A Fine Tuning Example

Let’s take a look at a real world fine tuning example. Suppose we want to develop a LLM that can generate coding solutions given a coding problem. How to do so?

Choose a pre-trained LLM. In this case, if we expect English to be the main use case, an open source pre-trained LLM that focuses on English is a reasonable choice, for example, Llama. If we expect the model to have English-Chinese bilingual behaviors, we can choose an English-Chinese bilingual pre-trained LLM such as Qwen2.

Prepare fine tuning data. For SFT, training data consist of correct question-solution pairs. For example,

“Question”: “Write a function to generate the nth Fibonacci number. The function should have a time complexity of O(log n) and use dynamic programming. Additionally, the function should only use a constant amount of space, without using any arrays or additional data structures.”,
“Answer”: “def multiply_matrices(A, B): a, b, c = A[0][0], A[0][1], A[1][0] d, e, f = B[0][0], B[0][1], B[1][0] return [ [a*d + b*e, a*e + b*f], [c*d + e*d, c*e + e*f] ] def power_matrix(A, n): if n == 0: return [[1, 0], [0, 1]] # Identity matrix result = power_matrix(A, n // 2) result = multiply_matrices(result, result) if n % 2 == 1: result = multiply_matrices(result, A) return result def fibonacci(n): if n == 0: return 0 matrix = [[1, 1], [1, 0]] result = power_matrix(matrix, n - 1) return result[0][0]”
}

For RLHF, training data involves multiple answers with labeled preference, i.e.

▶ _AVAILABLE DATA_:
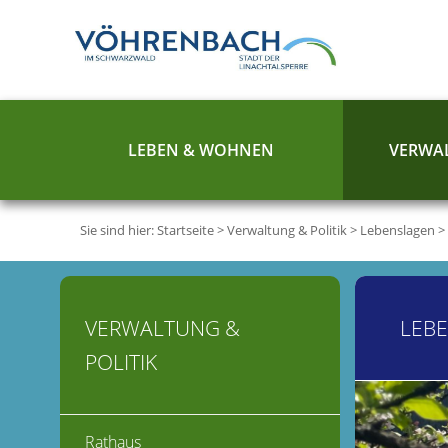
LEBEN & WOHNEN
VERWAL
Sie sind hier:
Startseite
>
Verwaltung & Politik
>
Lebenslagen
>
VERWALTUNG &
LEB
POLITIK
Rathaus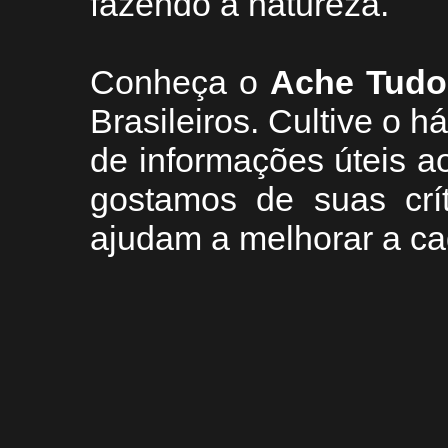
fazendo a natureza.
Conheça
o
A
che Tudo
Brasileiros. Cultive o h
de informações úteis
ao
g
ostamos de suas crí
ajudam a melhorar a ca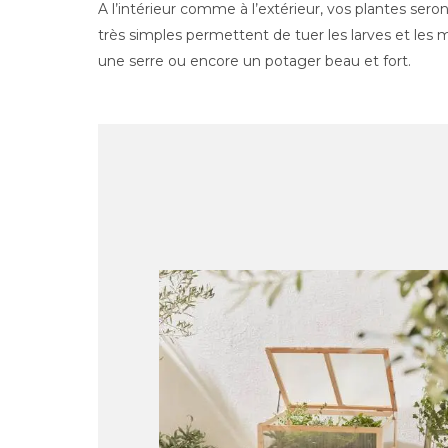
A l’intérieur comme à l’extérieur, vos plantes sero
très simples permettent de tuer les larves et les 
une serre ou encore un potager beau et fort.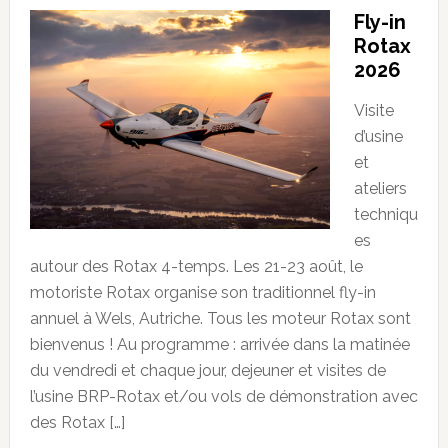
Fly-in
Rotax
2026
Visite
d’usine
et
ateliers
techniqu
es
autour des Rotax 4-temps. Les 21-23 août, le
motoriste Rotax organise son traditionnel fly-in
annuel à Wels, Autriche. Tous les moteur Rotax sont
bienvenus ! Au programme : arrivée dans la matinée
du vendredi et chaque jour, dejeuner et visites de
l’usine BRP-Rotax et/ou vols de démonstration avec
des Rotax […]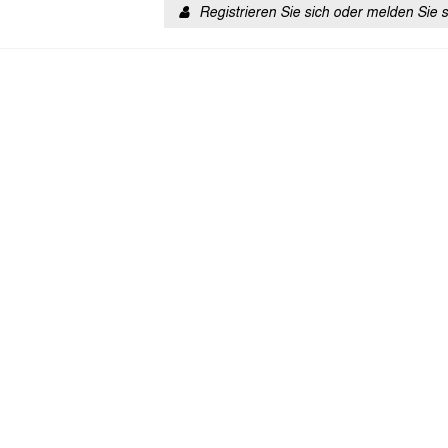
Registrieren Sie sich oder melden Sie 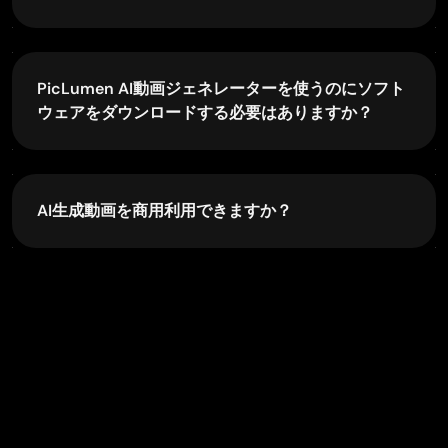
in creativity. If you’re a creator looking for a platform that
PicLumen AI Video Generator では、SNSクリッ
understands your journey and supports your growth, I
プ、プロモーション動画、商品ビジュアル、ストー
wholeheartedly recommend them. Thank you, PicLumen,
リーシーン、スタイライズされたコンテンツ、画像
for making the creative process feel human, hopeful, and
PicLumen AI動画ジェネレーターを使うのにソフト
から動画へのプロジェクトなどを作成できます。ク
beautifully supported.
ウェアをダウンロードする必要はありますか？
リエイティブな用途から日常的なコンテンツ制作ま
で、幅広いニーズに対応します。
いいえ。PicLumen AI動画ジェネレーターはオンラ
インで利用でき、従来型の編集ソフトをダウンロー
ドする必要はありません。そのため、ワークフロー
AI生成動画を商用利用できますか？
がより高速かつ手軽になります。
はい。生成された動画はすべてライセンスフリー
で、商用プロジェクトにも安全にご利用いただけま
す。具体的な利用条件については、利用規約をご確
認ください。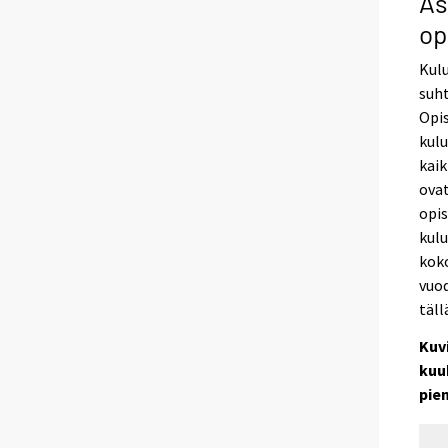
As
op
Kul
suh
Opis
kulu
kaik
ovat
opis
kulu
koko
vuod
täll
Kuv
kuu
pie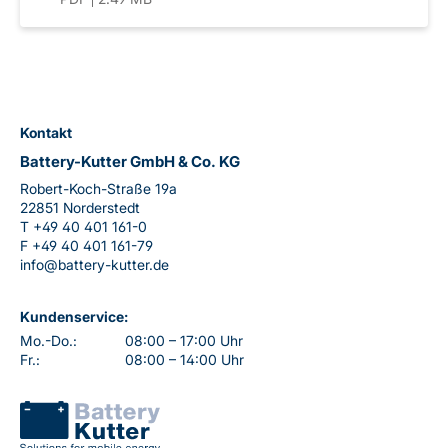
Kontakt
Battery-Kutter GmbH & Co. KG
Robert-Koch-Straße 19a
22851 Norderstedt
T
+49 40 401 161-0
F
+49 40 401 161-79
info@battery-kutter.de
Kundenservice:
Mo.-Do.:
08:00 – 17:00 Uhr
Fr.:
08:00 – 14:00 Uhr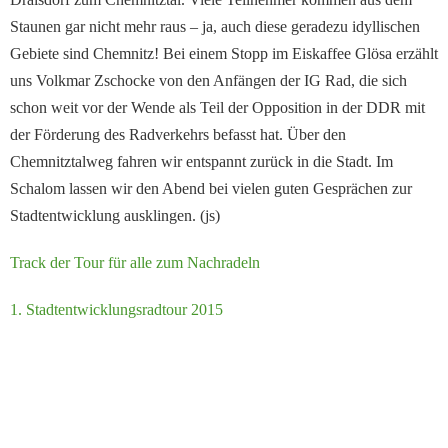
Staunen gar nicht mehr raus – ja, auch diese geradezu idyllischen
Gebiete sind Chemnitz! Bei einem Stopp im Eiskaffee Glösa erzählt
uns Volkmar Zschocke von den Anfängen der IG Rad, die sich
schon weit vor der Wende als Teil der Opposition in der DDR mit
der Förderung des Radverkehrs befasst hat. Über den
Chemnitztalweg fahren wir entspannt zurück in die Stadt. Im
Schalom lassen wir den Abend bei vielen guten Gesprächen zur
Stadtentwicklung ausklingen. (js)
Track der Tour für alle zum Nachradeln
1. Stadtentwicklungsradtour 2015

▶ _TASK INSTRUCTIONS_:
1. In the fine-tuning walkthrough, translate this sentence into French: "Suppose we want to develop a LLM that can generate coding solutions given a coding problem."
2. Write the next part of the fine-tuning walkthrough, picking up at the point where it stops.

▶ _WRITTEN ANSWERS_:
1. Supposons que nous voulions développer un LLM capable de générer des solutions de code à partir d'un problème de programmation.

2.
{
“Question”: “Write a function to generate the nth Fibonacci number. The function should have a time complexity of O(log n) and use dynamic programming. Additionally, the function should only use a constant amount of space, without using any arrays or additional data structures.”,
“Chosen Answer”: “def multiply_matrices(A, B): a, b, c = A[0][0], A[0][1], A[1][0] d, e, f = B[0][0], B[0][1], B[1][0] return [ [a*d + b*e, a*e + b*f], [c*d + e*d, c*e + e*f] ] def power_matrix(A, n): if n == 0: return [[1, 0], [0, 1]] # Identity matrix result = power_matrix(A, n // 2) result = multiply_matrices(result, result) if n % 2 == 1: result = multiply_matrices(result, A) return result def fibonacci(n): if n == 0: return 0 matrix = [[1, 1], [1, 0]] result = power_matrix(matrix, n - 1) return result[0][0]”,
“Unchosen Answer”: “def matrix_mult(A, B): return [[A[0][0] * B[0][0] + A[0][1] * B[1][0], A[0][0] * B[0][1] + A[0][1] * B[1][1]], [A[1][0] * B[0][0] + A[1][1] * B[1][0], A[1][0] * B[0][1] + A[1][1] * B[1][1]]] def matrix_pow(mat, exp): if exp == 1: return mat if exp % 2 == 0: half_pow = matrix_pow(mat, exp // 2) return matrix_mult(half_pow, half_pow) else: return matrix_mult(mat, matrix_pow(mat, exp - 1)) def fibonacci(n): if n == 0: return 0 if n == 1: return 1 base_matrix = [[1, 1], [1, 0]] result_matrix = matrix_pow(base_matrix, n - 1) return result_matrix[0][0]”
}

Training the model and evaluating the model performance.
Iterations. We can iterate the process of data collection and model training multiple times. In each round, we can focus on improving weaknesses identified in the previously fine tuned model. For example,
- Is the model weak in specific types of coding questions, for example, dynamic programming? If so, collect more data in this area.
- Is the model weak in solving hard problems? If so, involve experts to create more challenging coding questions for training data.
- Is the model weak in specific coding languages, for example, SQL? If so, collect more data in such languages.

Summary

Recent development in LLM shows that models intended to solve natural language problems exhibit emerging AI behaviors such as solving common sense reasoning, writing codes, and solving STEM questions. This motivates further research to enhance LLM’s capability in these domains.

Modern training paradigm of LLM involves a pre-train stage and a fine-tune stage. Pre-train is both data and infra hungry, and is typically done by a few companies in the world. Fine-tune, on the other hand, focuses on customizing pre-trained LLM for specific tasks. To improve LLM’s capability in specific domains or for customized applications, fine-tune is the most important stage.

The fine-tune stage is heavily driven by high quality data. To guarantee such data can further enhance pre-trained LLM’s capability in specific tasks, we need domain expert-level data. For example, generate compute-optimal solutions for coding questions.